Consider a map:
$g\left ( x \right )=x+\lambda x\left ( 2x-1 \right )\left ( x-1 \right ) $for $[0,1)$ and $\lambda \in (0,8]$.
It is given that $x_{-}$ and $x_{+} $ forms a period -2 orbit.
It is also given that $ g'\left ( x_{-} \right )g'\left ( x_{-} \right )=\left ( \lambda-5 \right )^{2}$.

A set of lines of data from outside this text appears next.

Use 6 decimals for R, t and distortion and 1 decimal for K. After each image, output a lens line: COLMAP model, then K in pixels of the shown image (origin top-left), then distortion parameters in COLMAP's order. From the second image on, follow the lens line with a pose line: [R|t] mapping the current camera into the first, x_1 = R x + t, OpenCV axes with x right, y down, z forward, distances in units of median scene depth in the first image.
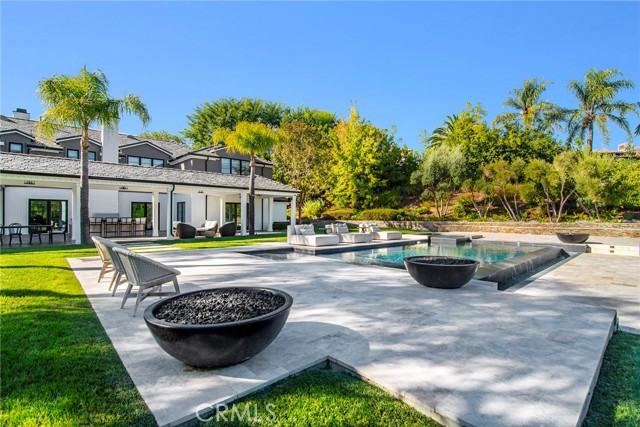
lens RADIAL K [[303.3, 0, 325.6], [0, 303.3, 215.8], [0, 0, 1]] dist [-0.016505, -0.000822]
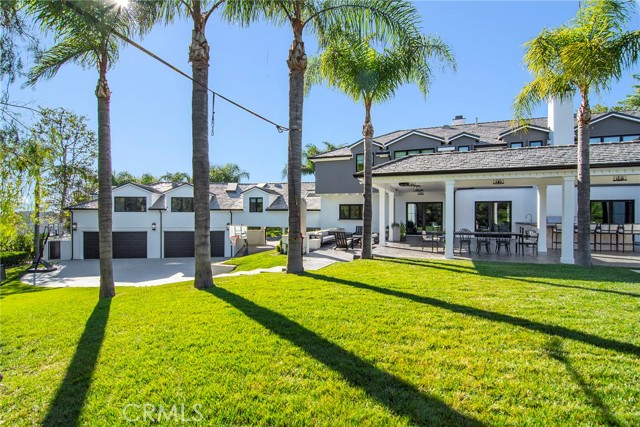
lens RADIAL K [[307.9, 0, 332.5], [0, 307.9, 215.7], [0, 0, 1]] dist [-0.000863, -0.000306]
pose [[0.449892, -0.000089, -0.893083, -0.250859], [0.006523, 0.999974, 0.003187, -0.013133], [0.893059, -0.007259, 0.449881, 0.108635]]
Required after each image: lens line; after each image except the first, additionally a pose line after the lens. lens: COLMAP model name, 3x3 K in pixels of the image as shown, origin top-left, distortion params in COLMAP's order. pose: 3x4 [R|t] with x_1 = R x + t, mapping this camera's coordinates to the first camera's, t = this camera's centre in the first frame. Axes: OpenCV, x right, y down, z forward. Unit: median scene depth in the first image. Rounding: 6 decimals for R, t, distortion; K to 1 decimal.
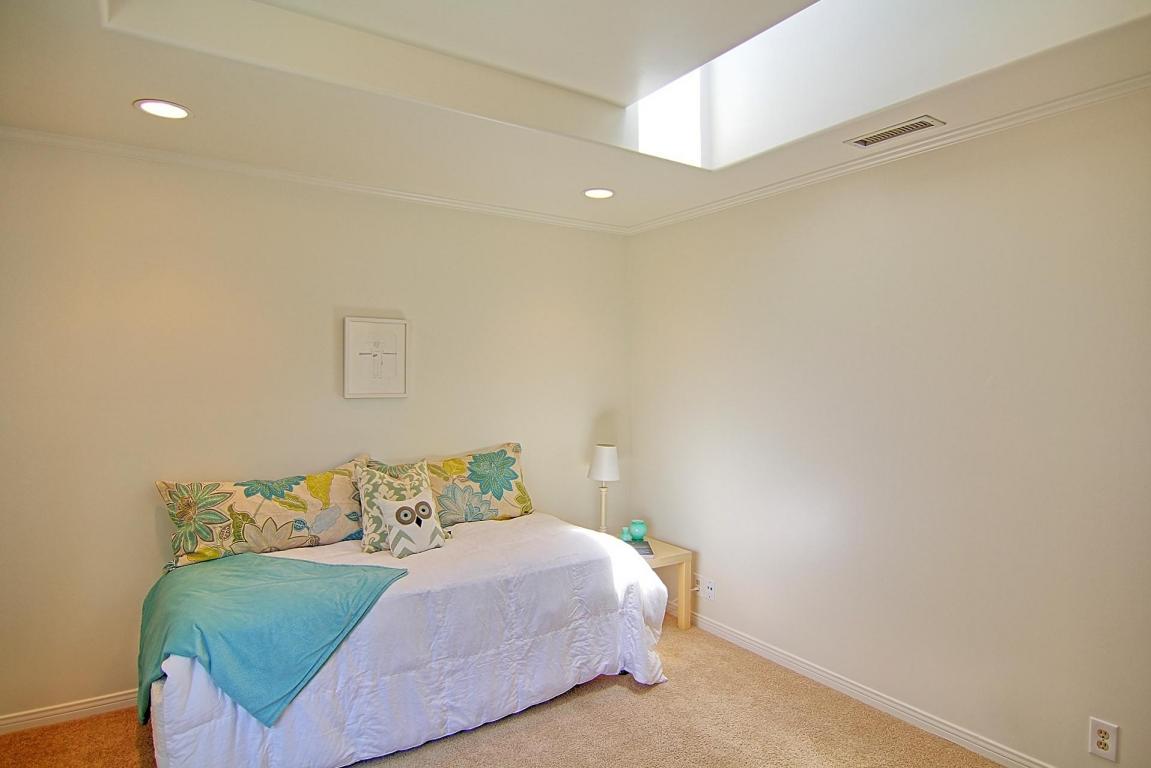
lens RADIAL K [[650.6, 0, 575.5], [0, 650.6, 384.0], [0, 0, 1]] dist [-0.005338, -0.003606]
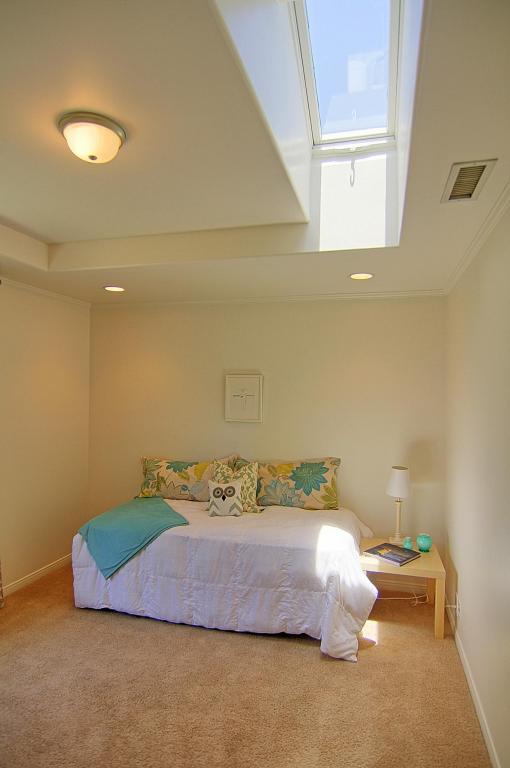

Observe that $\frac{\mathrm{d} }{\mathrm{d} t} g^{2}\left ( x \right )=\frac{d}{dt}\left ( g\left ( g\left ( x \right ) \right ) \right ) =g'\left (g\left ( x_{+} \right ) \right ) g'\left ( x_{+} \right )=g'\left ( x_{-} \right )g'\left ( x_{+} \right )= \left ( \lambda -5 \right )^{2}$
Let $\bar{\lambda}$ denote the eigenvalue $g'\left (g\left ( x_{+} \right ) \right ) g'\left ( x_{+} \right )=g'\left ( x_{-} \right )g'\left ( x_{+} \right ) \left ( \lambda -5 \right )^{2}$
The stability of a period-2 orbit can be evaluated by taking the absolute value of the time derivative of the eigenvalue.
Hence, $\left | \bar{\lambda} \right |=\left | \left ( \lambda-5 \right )^{2} \right |< or >1 $
To check for stable period 2 orbit: $\left | \left ( \lambda-5 \right )^{2} \right |<1$
This is
$\left ( \lambda-5 \right )^{2} <1$ which gives root values of 6 and 4 (which should be picked?)

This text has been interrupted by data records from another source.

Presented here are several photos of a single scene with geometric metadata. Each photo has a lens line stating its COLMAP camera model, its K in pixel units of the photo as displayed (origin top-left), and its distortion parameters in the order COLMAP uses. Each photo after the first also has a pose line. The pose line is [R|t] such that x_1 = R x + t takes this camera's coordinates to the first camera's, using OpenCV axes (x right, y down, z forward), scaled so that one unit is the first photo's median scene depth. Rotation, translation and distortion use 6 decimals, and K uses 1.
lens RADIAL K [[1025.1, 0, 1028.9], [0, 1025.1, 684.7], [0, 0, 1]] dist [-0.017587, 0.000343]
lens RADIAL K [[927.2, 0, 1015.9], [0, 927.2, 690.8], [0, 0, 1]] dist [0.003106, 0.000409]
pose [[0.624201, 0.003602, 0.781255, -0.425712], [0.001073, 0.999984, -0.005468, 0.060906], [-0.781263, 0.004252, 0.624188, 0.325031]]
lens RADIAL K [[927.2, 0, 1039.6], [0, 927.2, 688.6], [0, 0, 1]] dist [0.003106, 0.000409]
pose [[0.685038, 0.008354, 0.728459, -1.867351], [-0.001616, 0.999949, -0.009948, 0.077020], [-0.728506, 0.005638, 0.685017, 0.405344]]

We should also check for $\left ( \lambda-5 \right )^{2}>-1$
But the roots are imaginary; in particular, they are $10\pm i$ (again, which should be picked?)
I would like to know how I can reconcile the two real root values of which one must be picked and the imaginary roots so that I can determined the stability of the period-2 orbit and sketch a bifurcation diagram.
Edit:
$x_{\pm }=\frac{1}{2}\left ( 1\pm \sqrt{1-\frac{4}{\lambda}} \right )$